Beatings, lies and apathy
The state's only evidence in the robbery was my coerced confession. I was beaten by the police (my booking photo substantiates this) and I was forced to confess to something I didn't do. I had asked for my mom and an attorney several times while I was being questioned and the detective flat out lied. He told me my mom had said she wanted nothing more to do with me, and that they could do whatever they wanted to do with me.
No one had contacted my mom and she was never given the opportunity to be present. The detective testified that he never talked to my mom himself and that he didn’t remember who did. The questioning should've stopped once I asked for my mom, but it didn’t. I was held in the room for several hours with no food or water until I finally confessed to something I didn't do, just so I could get out of there. I was scared to death. I was also on prescribed pain medication at the time and I had informed the detective of this but he didn't care.
Despite all of these mitigating circumstances, I was still found guilty and sentenced to another 15 years, which made my total sentence 40 years. When the judge was made aware of how the police beat me up, she said, "Oh, that happens when you get arrested." I've never been able to understand how you give a first-time juvenile offender 40 years for a nonviolent victimless crime.

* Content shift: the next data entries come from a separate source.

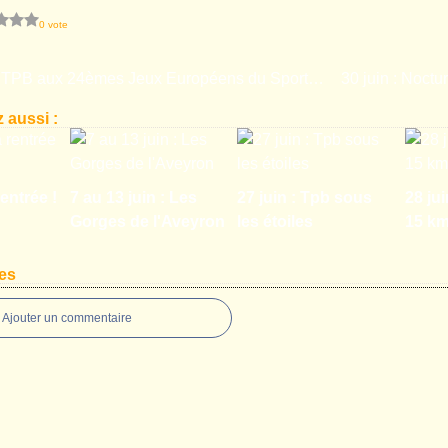
0 vote
16 juin : Le TPB aux 24èmes Jeux Européens du Sport en Entreprise
 aussi :
entrée !
7 au 13 juin : Les
27 juin : Tpb sous
28 jui
Gorges de l'Aveyron
les étoiles
15 k
es
Ajouter un commentaire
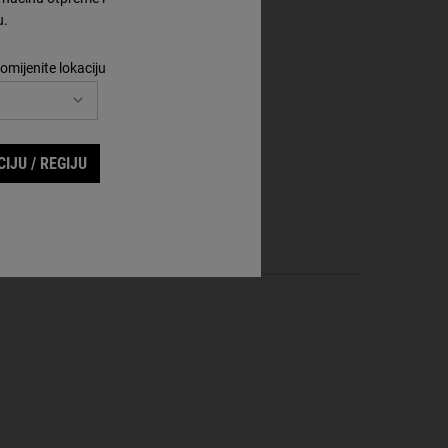
u.
omijenite lokaciju
IJU / REGIJU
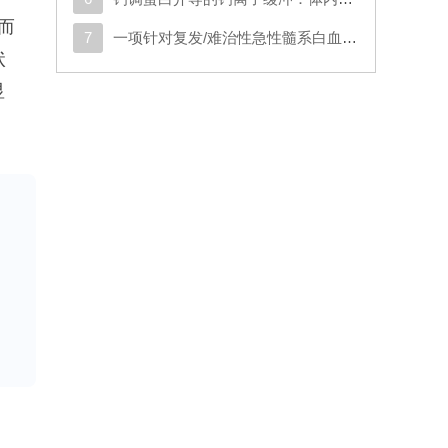
而
7
一项针对复发/难治性急性髓系白血病或原始浆细胞样树突状细胞肿瘤成人患者的CD123导向的嵌合抗原受体T细胞疗法1期试验
状
显
。
压
人
剂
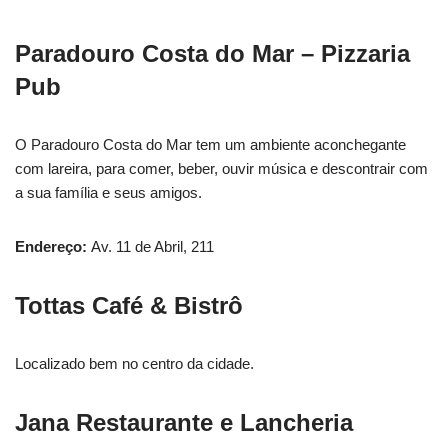
Paradouro Costa do Mar – Pizzaria
Pub
O Paradouro Costa do Mar tem um ambiente aconchegante
com lareira, para comer, beber, ouvir música e descontrair com
a sua família e seus amigos.
Endereço:
Av. 11 de Abril, 211
Tottas Café & Bistrô
Localizado bem no centro da cidade.
Jana Restaurante e Lancheria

I've been locked up now for going on 12 years. During this time, I have taken advantage of every opportunity to better myself and continue to do so on a daily basis. I've taken every single class available, and have also received several certificates, along with receiving my GED. Instead of allowing this place to tear me down, I have used it to build myself up and become the man I was raised to be.

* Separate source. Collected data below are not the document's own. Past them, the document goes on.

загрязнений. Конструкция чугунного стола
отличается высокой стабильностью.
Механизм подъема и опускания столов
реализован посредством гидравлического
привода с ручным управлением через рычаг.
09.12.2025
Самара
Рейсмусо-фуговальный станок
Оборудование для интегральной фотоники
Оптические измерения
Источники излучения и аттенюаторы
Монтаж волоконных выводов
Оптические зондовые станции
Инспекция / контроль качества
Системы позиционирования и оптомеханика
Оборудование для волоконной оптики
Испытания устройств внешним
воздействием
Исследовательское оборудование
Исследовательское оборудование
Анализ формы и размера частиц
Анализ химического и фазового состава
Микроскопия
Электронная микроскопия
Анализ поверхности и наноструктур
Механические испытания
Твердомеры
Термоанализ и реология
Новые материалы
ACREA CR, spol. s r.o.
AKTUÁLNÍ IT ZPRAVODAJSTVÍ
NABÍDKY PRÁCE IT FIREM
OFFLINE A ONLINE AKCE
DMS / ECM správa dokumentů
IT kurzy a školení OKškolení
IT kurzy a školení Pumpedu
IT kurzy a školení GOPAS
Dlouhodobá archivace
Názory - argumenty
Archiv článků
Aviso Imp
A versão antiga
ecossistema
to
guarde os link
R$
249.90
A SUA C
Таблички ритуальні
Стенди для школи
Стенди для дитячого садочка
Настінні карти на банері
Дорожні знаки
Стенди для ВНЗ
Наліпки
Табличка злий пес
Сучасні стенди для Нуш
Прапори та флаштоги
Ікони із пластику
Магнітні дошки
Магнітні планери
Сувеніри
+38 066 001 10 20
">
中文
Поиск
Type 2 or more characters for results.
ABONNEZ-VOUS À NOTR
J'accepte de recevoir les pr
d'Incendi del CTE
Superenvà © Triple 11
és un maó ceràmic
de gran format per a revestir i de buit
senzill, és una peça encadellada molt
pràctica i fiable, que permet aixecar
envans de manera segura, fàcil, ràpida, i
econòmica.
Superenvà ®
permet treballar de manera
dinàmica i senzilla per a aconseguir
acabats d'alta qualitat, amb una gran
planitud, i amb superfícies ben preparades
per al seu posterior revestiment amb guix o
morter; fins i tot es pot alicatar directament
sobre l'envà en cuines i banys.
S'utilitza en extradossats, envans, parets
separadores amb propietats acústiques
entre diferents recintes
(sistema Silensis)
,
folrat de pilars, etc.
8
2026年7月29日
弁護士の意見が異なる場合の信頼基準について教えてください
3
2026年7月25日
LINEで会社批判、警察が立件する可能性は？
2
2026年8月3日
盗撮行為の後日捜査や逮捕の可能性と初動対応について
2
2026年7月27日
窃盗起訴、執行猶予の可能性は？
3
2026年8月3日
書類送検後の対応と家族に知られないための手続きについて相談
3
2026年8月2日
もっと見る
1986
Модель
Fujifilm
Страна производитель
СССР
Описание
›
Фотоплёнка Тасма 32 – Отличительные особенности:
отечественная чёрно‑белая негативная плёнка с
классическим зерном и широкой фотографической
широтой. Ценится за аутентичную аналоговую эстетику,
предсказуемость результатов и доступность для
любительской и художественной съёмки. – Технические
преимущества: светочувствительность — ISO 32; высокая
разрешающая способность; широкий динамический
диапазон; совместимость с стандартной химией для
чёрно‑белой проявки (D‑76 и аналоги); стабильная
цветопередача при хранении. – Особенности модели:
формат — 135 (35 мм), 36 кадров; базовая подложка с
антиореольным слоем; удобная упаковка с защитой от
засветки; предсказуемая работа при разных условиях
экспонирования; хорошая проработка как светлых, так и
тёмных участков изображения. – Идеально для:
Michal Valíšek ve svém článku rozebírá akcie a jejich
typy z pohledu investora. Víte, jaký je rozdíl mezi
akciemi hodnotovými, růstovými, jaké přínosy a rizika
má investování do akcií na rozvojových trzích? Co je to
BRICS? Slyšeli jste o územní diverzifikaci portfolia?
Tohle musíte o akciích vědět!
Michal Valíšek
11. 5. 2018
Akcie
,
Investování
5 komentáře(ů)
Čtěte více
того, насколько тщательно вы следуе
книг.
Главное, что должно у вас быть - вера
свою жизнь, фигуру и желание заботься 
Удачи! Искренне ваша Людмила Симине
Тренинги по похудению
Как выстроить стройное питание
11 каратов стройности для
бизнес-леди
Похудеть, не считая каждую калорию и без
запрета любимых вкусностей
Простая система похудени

After watching my mom break down and cry while her youngest son was being sent to prison for 40 years, I promised myself I would do everything in my power to make her proud of me again. I have let my family down.
I have a very good support team in place, and I have everything I need to succeed in life. The only thing I'm missing is the opportunity. Everyone deserves a second chance. Especially someone who was still a minor when they screwed up, and was never offered any kind of community service, intervention, counseling or addiction treatment. I never physically hurt or assaulted anyone. Prior to all of this, my only other charge ever was a citation when I was 12 for riding a bicycle without a helmet.
I need all the help I can get. Please everyone, help me share my story with as many people as possible in hopes that it reaches someone who can help me get a second chance at life. No kid should ever have to go through what I've been through. If given the chance, I want to help make sure that doesn't happen to any other kids. I want to help mentor at-risk youth, and I will use my story to show them that there is way more to life and drugs are never the answer.
This column comes via Danny Knight’s mother, Michelle Rothwell.
Please rescue this poor discriminated against young man! Too many of our young men are in jail unfairly. He should also be compensated for be wrongly accused. Good luck to you son!
I recommend you contact the ACLU and attorney Brian Stephenson
What they have done to him should be criminal too.
I agree 100%, Danny should never had went through any of the stuff that he went through. If there is any justice out there, Danny deserves the second chance that was withheld from him when he was a minor. There have been criminals that have been convicted of manslaughter or murder that have gotten less time than Danny Knight. I know that someone out there that is in law, can see what we see, Yes I am his Uncle but if I wasn’t, I would feel the same way.